LingQ is unstable at > 3000 words

Hello,

I am experiencing that LingQ is quite slow (looking up words in the dictionary, creating LingQs, scrolling, etc) when reading texts with roughly 3000 words or more. Does anybody else experiencing the same problem? If so, is there a way to avoid this? Now I have to divide my text into two parts and import them separately.

Thanks.

When I import longer texts, I always break then up into multiple lessons. The iPad app gets slow when the text is long.

I’ve experienced too that long texts are inconvenient. I split them up for two reasons:

  • LingQ slows down if there are many words
  • I’m often short on time. If the lessons are smaller I can finish the complete lesson in one go. For me it is motivating to finish a lesson :slight_smile:

I think it is just one of those things you will have to accept about LingQ.

As the text gets longer, the going gets tough, and LingQ slows down tremendously. This is a well known problem which LingQ apparently has not been able to solve.

But if you are willing to follow the advice above and split your texts, you’ll avoid this problem. It seems you are already doing exactly that.

Well done!

Thanks for the replies. I guess I just have to keep on dividing texts into smaller parts then.

It bugs me too. I like to create 10 000 word lessons, but they are becoming increasingly unusable.

@all - We have actually been working on some performance optimizations and hope to have these updates released soon. Do keep in mind that when you are working with more data it is often slower; this is the case not just with LingQ but with everything. However, we are always working on improving things!

Maybe I should consider reading more challenging literature then. Shorter lessons, higher percentage of unknown words.

In the past I’ve had slow lessons that were longer. If I remember correctly, the critical factors were the number of yellow lingqs (not level 4 ones) and the number of blue words. Every time there was a change to a yellow or blue word the system had to search all the yellow or blue words to check for and update identical entries. Over the last week or so I’ve had a number of lessons in the 9500-10000 word range. But since I have around 25 yellow lingqs in such lessons and around 50 unknown words, the lessons weren’t too slow. So even though I was in the habit of splitting texts for a long time, I just don’t have to do it anymore.
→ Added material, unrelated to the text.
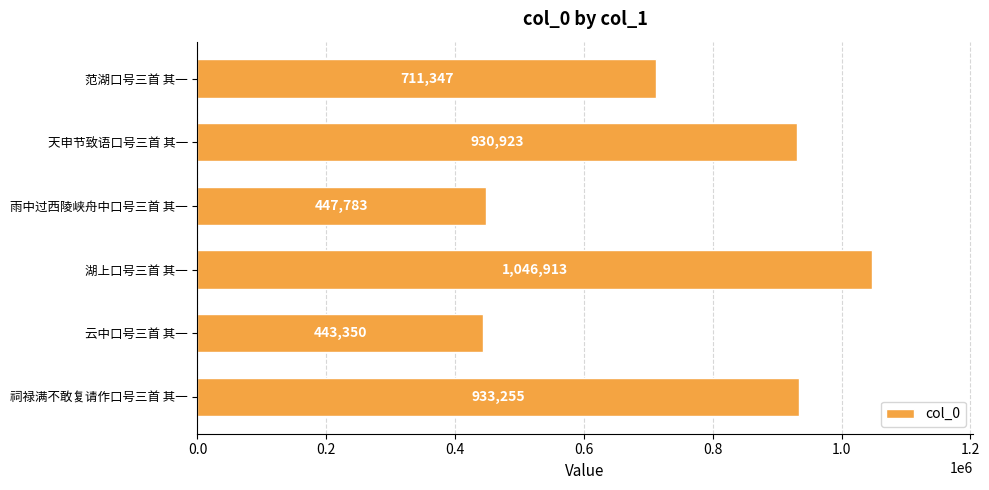

Reading bottom to top, what are all the values shown in this chart?

祠禄满不敢复请作口号三首 其一=933255	云中口号三首 其一=443350	湖上口号三首 其一=1046913	雨中过西陵峡舟中口号三首 其一=447783	天申节致语口号三首 其一=930923	范湖口号三首 其一=711347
But that’s probably all irrelevant now since I suspect that the changes Alex’s mentioned have already taken effect. I’m doing a lesson now with 9900 words and there’s no way it’s significantly slower. It feels particularly fast right now. Has anyone else tried a long text today?

It certainly seems to be running more smoothly today.

I can’t really see any difference. I have a lesson with 2988 words, 260 new words and 78 LingQs in it, and for me to create either a new LingQ, mark a word as known or even click unknown words, takes up to 3-4 seconds. I guess it is all dependent on the amount of new words you have in each lesson, which is a legitimate reason to learn more words.

Actually I have been reading a book for a few weeks now, and each lesson is usually around 6000-10,000 words and it has not been slow on the website or the app.

I’ve tested it with a lesson with more than 4,000 words and it was fine.

How many new words and LingQs are there in those lessons?

Now there are 62 Unknown words (blue) and 137 LingQs (yellow). I’ve worked have through this text.

I’ve tested another lesson with more than 7,500 words, 301 Unknown words (blue) and 280 LingQs (yellow).
It is a tiny little moment slower than the other lesson but it is still ok for me.

Interesting would be how your internet connection is, and which browser you’re using.